- WHAT TO DO -
Reproduce word for word the part of the commentary on Joseph's dream that begins at the words "GLOSS. (ap. Ans.)" and stops after "them within himself.".

- PAGE EXTRACT -
------------
20. But while he thought on these things, behold, the angel of the Lord appeared unto him in a dream, saying, Joseph, thou son of David, fear not to take unto thee Mary thy wife: for that which is conceived in her is of the Holy Ghost.
REMIGIUS. Because Joseph was minded, as has been said, to put Mary away privily, which if he had done, there would have been few who would not rather have thought her a harlot than a virgin, therefore this purpose of Joseph was changed by Divine revelation, whence it is said, While he thought on these things.
GLOSS. (ap. Ans.) In this is to be noted the wise soul that desires to undertake nothing rashly.
CHRYSOSTOM. Also observe the mercifulness of Joseph, that he imparted his suspicions to none, not even to her whom he suspected, but kept them within himself.
PSEUDO-AUGUSTINE. (Serm. in App. 195.) Yet though Joseph think on these things, let not Mary the daughter of David be troubled; as the word of the Prophet brought pardon to David, so the Angel of the Saviour delivers Mary. Behold, again appears Gabriel the bridesman of this Virgin; as it follows, Behold the Angel of the Lord appeared to Joseph.
AMBROSE. In this word appeared is conveyed the power of Him that did appear, allowing Himself to be seen where and how He pleases.
RABANUS. How the Angel appeared to Joseph is declared in the words, In his sleep; that is, as Jacob saw the ladder offered by a kind of imagining to the eyes of his heart.
CHRYSOSTOM. He did not appear so openly to Joseph as to the Shepherds, because he was faithful; the shepherds needed it, because they were ignorant. The Virgin also needed it, as she had first to be instructed in these mighty wonders. In like manner Zacharias needed the wonderful vision before the conception of his son.
GLOSS. (part Int. part Anselm.) The Angel appearing calls him by name, and adds his descent, in order to banish fear, Joseph, son of David; Joseph, as though he were known to him by name and his familiar friend.
------------
- INFORMATION PROVIDED -
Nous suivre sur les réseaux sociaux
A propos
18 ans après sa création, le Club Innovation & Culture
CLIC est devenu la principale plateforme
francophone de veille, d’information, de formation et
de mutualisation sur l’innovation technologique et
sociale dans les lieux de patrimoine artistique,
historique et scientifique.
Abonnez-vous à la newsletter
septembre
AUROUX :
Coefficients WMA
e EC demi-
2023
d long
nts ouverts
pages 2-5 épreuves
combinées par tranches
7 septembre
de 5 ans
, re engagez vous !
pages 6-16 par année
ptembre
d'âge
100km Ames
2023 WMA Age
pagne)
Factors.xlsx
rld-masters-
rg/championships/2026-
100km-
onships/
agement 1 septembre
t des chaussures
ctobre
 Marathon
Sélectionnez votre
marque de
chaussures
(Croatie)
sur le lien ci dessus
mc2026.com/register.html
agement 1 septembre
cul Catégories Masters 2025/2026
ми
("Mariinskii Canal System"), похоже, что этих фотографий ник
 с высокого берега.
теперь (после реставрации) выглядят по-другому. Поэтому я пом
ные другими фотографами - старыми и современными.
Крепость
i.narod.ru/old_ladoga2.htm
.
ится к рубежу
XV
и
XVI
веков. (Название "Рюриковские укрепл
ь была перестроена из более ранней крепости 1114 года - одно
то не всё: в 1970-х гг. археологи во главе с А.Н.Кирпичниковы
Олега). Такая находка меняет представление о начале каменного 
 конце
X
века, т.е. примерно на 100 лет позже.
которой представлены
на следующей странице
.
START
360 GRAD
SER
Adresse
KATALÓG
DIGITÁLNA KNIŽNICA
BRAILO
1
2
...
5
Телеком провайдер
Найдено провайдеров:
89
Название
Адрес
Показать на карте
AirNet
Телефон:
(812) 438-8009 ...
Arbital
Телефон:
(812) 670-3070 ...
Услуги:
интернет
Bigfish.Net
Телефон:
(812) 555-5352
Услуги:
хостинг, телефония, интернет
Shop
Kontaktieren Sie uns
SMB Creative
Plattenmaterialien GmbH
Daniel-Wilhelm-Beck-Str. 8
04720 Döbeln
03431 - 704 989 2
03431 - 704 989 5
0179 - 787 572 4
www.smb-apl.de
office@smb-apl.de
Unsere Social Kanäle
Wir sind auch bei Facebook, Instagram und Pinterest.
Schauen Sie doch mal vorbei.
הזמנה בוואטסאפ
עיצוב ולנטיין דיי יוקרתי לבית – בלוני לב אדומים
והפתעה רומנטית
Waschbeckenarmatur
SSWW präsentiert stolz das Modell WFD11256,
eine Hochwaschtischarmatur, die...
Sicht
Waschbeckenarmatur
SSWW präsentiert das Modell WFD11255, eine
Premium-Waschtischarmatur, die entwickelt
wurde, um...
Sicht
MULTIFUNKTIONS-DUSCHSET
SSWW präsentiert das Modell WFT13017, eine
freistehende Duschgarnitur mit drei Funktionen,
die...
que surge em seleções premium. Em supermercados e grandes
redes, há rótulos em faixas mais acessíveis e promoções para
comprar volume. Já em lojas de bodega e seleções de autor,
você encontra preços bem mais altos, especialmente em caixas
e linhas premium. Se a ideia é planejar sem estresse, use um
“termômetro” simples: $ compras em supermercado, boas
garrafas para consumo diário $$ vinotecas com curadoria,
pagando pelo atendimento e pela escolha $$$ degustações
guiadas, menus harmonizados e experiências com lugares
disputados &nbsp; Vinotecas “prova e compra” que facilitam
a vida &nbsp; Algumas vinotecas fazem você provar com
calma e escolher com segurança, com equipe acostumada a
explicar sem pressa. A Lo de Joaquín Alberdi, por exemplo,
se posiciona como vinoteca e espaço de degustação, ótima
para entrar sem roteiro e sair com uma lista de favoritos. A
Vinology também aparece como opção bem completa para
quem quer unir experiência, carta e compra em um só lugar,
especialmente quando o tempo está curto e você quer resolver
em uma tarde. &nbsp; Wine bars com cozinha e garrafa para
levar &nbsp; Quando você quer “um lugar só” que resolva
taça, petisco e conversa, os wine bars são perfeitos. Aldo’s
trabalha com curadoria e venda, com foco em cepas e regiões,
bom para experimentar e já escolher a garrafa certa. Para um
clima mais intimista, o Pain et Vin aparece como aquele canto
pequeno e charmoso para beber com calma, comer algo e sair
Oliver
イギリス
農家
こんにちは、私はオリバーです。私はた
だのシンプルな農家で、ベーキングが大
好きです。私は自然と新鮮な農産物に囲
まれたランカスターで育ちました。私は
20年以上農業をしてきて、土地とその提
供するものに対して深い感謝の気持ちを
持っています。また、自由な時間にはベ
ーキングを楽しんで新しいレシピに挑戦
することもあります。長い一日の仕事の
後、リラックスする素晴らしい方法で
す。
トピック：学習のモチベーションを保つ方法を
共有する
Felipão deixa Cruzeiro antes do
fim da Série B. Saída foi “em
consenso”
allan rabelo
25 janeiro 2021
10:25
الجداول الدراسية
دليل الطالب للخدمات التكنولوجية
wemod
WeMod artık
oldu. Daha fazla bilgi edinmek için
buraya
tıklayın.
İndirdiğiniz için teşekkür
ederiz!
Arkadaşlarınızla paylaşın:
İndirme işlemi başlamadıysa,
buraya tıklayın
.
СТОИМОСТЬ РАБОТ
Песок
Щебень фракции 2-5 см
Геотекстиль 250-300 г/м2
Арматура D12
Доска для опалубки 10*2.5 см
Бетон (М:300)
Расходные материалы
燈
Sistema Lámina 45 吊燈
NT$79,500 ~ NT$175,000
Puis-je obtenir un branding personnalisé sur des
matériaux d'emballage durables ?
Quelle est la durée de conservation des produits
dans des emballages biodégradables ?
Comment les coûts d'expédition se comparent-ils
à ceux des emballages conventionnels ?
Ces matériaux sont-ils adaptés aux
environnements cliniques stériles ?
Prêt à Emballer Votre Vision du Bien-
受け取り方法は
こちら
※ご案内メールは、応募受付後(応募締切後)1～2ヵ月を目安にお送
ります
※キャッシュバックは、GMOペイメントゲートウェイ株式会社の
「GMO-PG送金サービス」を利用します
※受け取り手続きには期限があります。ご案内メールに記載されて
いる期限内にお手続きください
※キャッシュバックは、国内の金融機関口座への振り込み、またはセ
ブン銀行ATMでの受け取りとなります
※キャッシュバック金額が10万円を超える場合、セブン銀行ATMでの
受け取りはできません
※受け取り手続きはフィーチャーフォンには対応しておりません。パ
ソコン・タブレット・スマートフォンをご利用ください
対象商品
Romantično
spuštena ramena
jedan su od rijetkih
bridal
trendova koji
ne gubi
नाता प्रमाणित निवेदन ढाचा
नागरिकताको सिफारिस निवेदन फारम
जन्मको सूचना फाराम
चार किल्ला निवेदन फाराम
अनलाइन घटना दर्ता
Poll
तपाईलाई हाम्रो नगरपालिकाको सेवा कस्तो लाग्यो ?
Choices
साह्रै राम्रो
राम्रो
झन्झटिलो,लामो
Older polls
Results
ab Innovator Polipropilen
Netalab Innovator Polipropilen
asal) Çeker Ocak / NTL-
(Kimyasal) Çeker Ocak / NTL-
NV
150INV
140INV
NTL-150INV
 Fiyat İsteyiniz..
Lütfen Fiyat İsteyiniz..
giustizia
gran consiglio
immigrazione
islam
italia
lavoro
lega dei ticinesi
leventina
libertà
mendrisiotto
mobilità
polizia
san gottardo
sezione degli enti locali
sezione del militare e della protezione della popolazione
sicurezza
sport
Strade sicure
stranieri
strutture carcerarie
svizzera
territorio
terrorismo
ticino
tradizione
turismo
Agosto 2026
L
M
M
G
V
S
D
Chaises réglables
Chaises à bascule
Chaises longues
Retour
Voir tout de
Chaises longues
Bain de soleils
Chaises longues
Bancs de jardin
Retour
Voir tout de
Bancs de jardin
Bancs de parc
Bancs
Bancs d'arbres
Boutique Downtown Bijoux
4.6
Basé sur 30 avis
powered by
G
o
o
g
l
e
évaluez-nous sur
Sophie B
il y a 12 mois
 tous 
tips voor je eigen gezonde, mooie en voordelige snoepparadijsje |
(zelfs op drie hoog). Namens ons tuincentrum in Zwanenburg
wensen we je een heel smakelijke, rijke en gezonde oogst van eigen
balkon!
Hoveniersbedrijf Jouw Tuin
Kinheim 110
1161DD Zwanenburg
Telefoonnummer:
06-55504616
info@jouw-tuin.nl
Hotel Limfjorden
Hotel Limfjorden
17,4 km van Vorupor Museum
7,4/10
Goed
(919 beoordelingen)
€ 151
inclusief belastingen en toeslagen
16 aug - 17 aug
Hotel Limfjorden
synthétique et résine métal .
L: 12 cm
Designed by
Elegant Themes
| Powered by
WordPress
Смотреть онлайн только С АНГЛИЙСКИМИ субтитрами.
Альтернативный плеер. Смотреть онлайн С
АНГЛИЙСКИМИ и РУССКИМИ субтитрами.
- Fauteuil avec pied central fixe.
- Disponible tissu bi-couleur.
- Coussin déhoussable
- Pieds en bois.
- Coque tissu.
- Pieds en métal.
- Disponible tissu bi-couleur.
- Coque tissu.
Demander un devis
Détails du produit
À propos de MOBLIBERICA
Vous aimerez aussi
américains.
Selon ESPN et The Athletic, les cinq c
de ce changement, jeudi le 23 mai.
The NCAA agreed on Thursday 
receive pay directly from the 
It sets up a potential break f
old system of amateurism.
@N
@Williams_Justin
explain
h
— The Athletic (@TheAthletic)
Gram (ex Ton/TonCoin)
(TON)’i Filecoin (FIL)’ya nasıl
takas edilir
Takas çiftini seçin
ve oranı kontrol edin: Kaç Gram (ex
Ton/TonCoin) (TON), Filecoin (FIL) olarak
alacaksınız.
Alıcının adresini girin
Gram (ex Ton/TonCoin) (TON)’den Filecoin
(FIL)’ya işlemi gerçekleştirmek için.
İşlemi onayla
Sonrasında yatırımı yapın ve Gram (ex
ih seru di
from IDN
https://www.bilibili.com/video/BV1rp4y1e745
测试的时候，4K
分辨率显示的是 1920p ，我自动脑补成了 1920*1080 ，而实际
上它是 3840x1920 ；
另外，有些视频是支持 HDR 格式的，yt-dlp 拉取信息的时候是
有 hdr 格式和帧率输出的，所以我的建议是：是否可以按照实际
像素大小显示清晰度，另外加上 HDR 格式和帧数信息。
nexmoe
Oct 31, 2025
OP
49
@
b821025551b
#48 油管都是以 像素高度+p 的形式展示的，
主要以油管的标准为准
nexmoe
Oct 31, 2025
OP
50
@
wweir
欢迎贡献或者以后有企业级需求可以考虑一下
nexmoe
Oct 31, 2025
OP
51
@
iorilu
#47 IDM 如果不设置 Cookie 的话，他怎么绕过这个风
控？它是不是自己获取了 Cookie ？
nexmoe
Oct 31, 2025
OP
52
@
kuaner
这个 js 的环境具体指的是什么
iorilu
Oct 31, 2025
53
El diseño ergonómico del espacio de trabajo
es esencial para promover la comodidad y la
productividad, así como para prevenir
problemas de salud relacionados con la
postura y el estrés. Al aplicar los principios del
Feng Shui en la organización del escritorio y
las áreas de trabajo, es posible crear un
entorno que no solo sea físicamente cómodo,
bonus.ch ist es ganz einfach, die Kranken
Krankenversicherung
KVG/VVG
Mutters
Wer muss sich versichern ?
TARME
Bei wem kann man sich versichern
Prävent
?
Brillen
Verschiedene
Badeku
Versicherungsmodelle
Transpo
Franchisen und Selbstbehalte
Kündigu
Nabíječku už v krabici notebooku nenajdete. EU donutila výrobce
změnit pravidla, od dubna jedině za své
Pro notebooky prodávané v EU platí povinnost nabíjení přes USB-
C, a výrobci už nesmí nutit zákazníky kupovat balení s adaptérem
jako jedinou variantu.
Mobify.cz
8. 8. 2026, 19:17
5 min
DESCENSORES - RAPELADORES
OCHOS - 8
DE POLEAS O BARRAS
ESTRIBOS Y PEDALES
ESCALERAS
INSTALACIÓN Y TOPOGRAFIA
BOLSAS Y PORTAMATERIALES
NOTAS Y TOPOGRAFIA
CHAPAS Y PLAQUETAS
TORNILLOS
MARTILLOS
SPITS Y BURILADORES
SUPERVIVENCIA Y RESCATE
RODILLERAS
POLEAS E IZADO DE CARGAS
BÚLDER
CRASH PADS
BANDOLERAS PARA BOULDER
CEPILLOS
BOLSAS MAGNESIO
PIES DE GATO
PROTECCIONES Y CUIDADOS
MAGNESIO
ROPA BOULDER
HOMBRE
------------
- ANSWER TO THIS TASK -
GLOSS. (ap. Ans.) In this is to be noted the wise soul that desires to undertake nothing rashly.
CHRYSOSTOM. Also observe the mercifulness of Joseph, that he imparted his suspicions to none, not even to her whom he suspected, but kept them within himself.